If you’re giving it “enough constraints and inputs”, though, can’t x86 assembly also simulate any world?
See Elite and Rollercoaster Tycoon ![]()
Right, I’m just not sure what you’re proposing to gain from this. The reason to use Ink instead of C is that it gives you a bunch of help in making one specific type of game; by necessity, it’s worse at making Roller Coaster Tycoon as a result. But there’s a reason that people choose to write games in Ink rather than x86/C/C++/etc.
If your system can support every possible type of game equally, then it’s not very good at supporting any of them. Different games have different needs, and generally the biggest selling point to designers is that this system will meet their needs specifically.
To put it differently, if I want elaborate branching choices with plain text in between, I’ll grab Ink rather than C; the fact that C can also do Brownian motion simulations and Ink can’t just isn’t relevant to my decision, and since Ink doesn’t try to support that, it can be much better at supporting elaborate branching choices.
Maybe the value proposition or exploration can be boiled down to a simple statement. What does a machine need to reliably execute an interactive world without hallucinating the rules. The specs are nowhere near ther, but the idea is instead of linking together llm chains held together by langchain and mcp’s (which is think is a dead end), to go down a more formal descriptive route.
I believe that the schema supporting all the features is necessary to ensure that there can be zero ambiguity wherever the creator wants the specificity. Will Wyrd (the runtime) support it all, hell no. Will a future frontier model be able to support it all and in real time? In all likelihood, most probably.
Edit: Meanwhile, I am rejoicing that I will never need to look at a CSS file in my life again ![]()

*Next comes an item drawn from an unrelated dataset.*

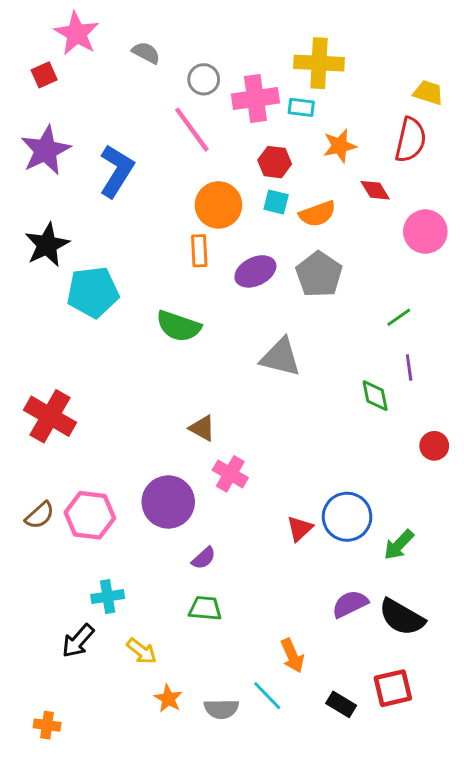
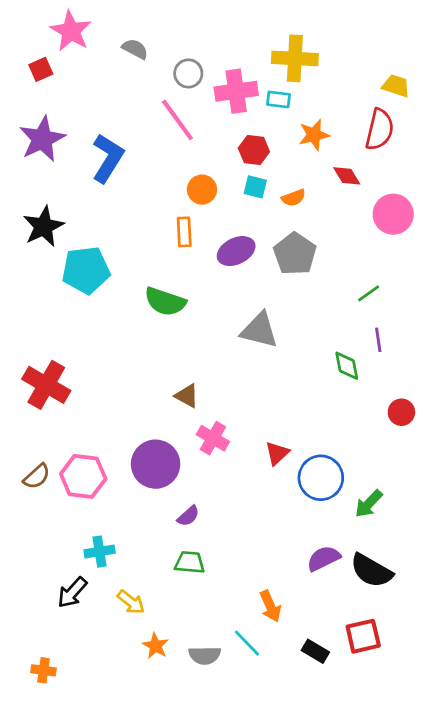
orange circle: (218, 205) -> (202, 190), size x0.7
orange semicircle: (317, 214) -> (294, 198), size x0.7
red triangle: (300, 529) -> (277, 453), moved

I’m just not quite sure what you’re saying here. If whatever the creator produces (YAML, Markdown, etc) describes all possible interactions and behaviors, isn’t that just…a programming language? And if those behaviors aren’t included in what the creator produced, doesn’t that either require “hallucinating the rules”, or building them into the runtime and thus losing portability?
The conventional answer to “what does a machine need to reliably execute an interactive world without hallucinating the rules?” is “a programmer specifying those rules”. It’s clear you’re passionate about this project, but I’m having trouble figuring out what it’s actually meant to do beyond a traditional programming language.